[Dataset excerpts]

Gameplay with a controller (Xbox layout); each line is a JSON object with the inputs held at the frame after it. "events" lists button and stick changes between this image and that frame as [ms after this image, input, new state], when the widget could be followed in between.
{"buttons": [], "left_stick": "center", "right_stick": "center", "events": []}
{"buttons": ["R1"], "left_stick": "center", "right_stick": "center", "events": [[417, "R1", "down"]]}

[/Dataset excerpts]
[Dataset excerpts]

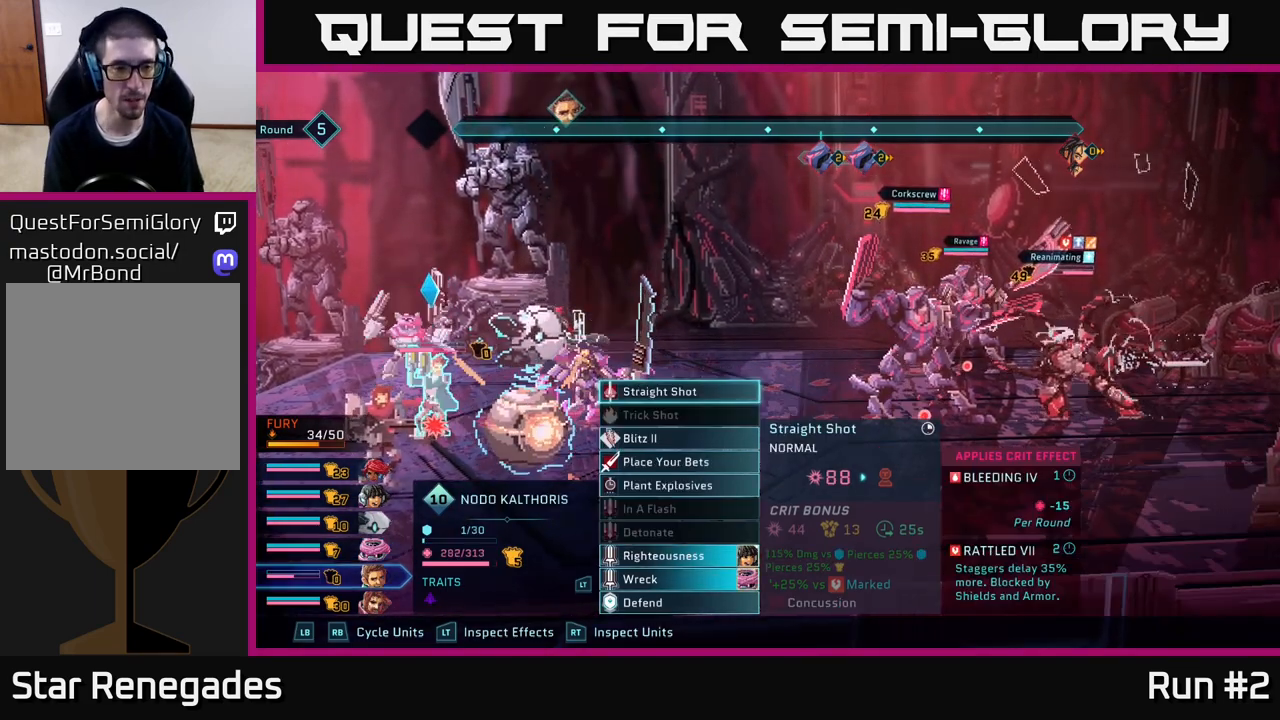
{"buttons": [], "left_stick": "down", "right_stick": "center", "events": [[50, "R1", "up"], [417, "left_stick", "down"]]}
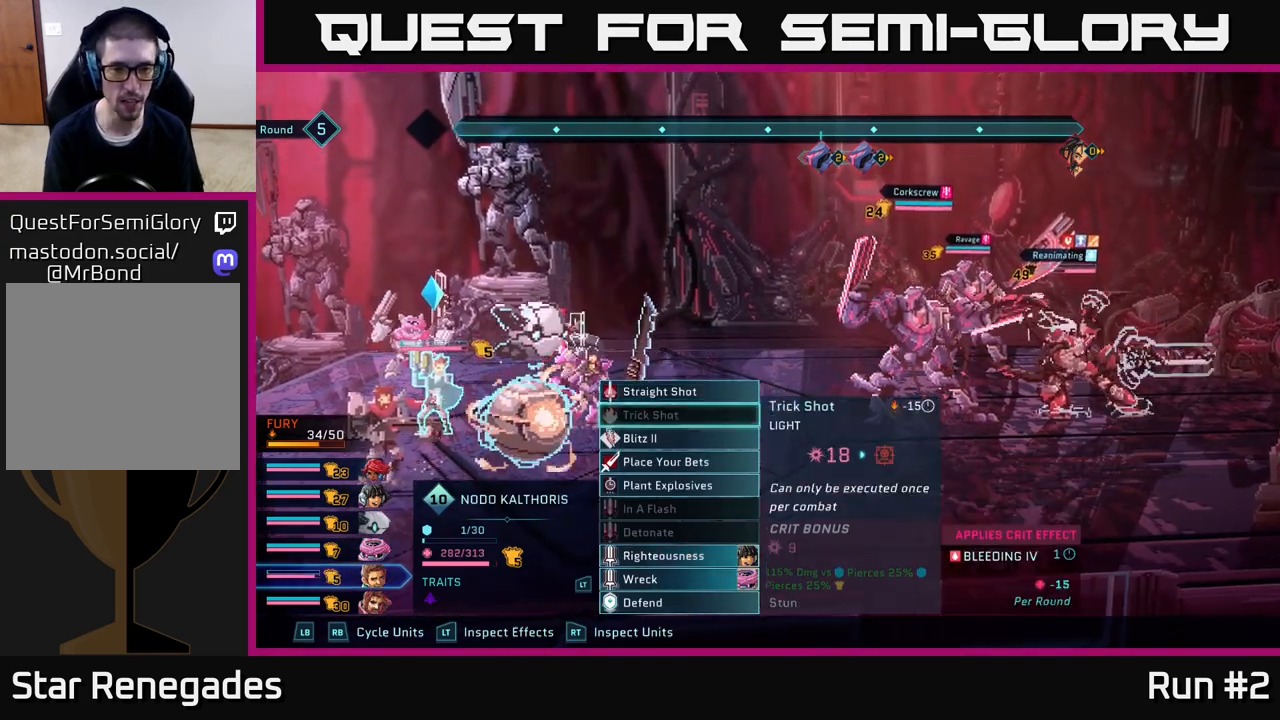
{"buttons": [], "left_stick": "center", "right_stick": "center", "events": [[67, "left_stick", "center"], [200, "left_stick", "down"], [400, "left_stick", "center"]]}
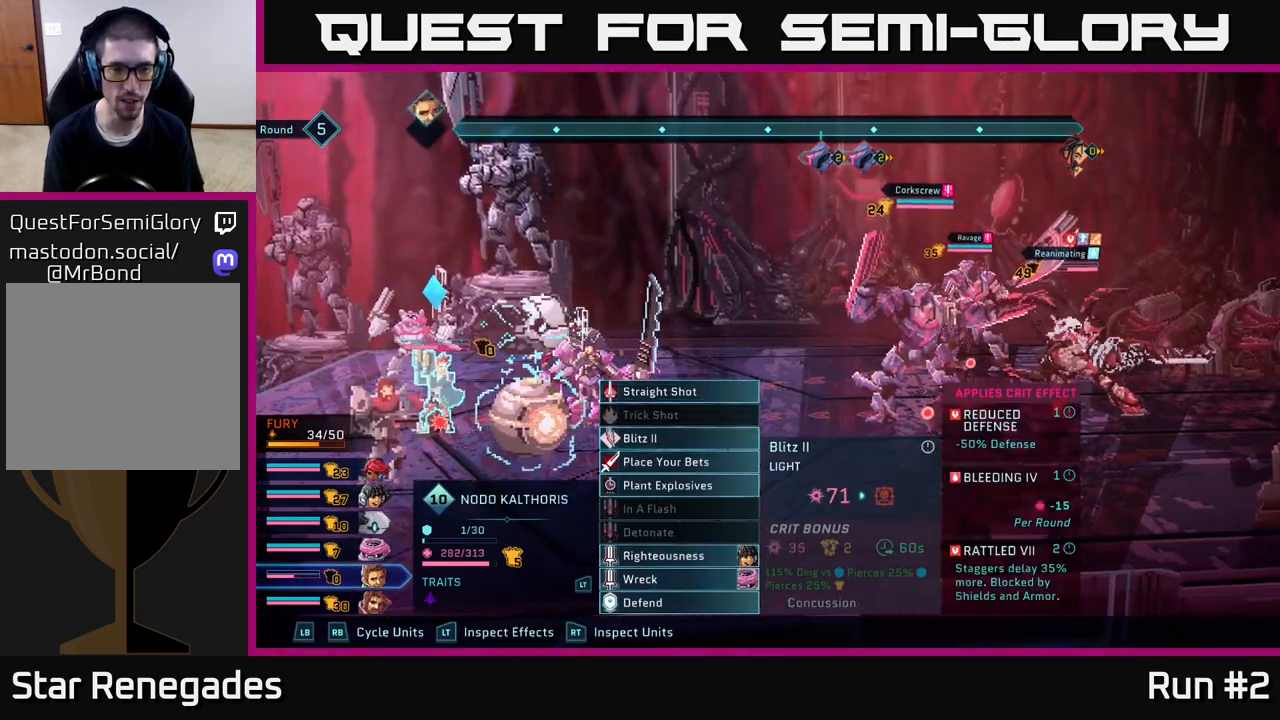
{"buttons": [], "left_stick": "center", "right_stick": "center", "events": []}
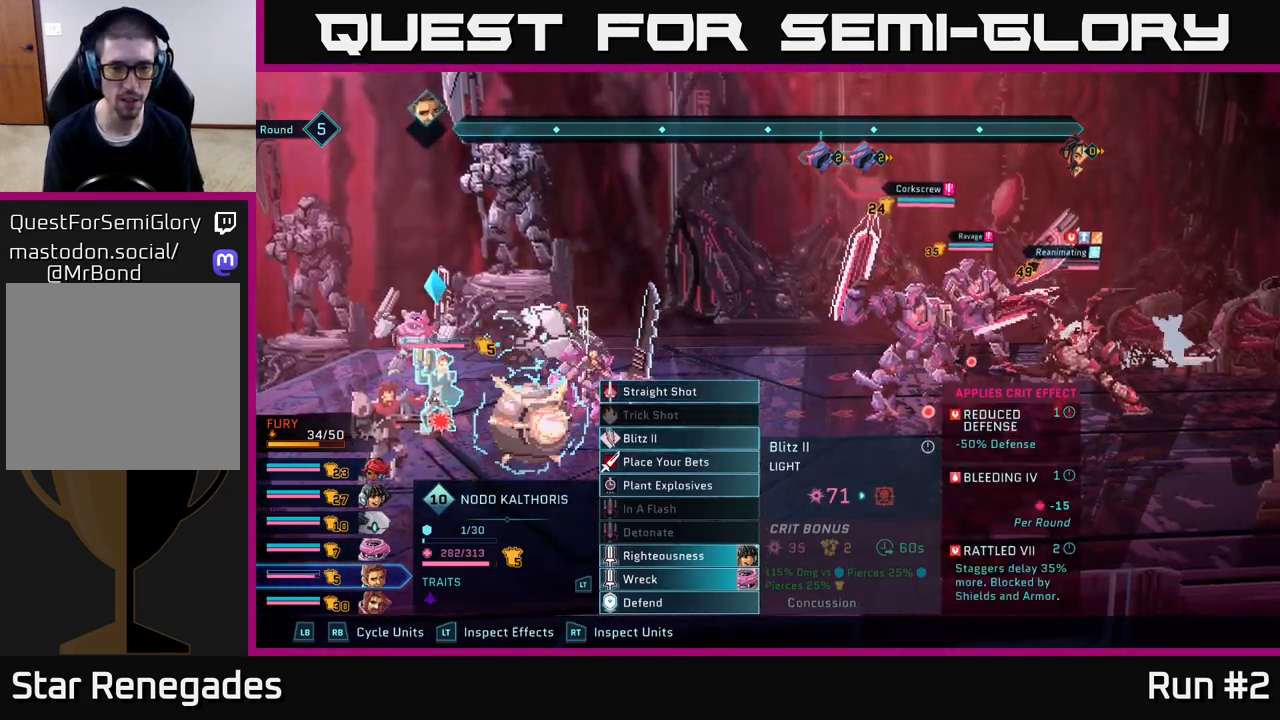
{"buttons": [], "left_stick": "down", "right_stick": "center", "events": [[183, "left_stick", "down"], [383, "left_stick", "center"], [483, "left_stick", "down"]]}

[/Dataset excerpts]

◆ Task to carry out: Tally the lines in the records containing the string "down"; output only the tally.

◆ Task answer: 4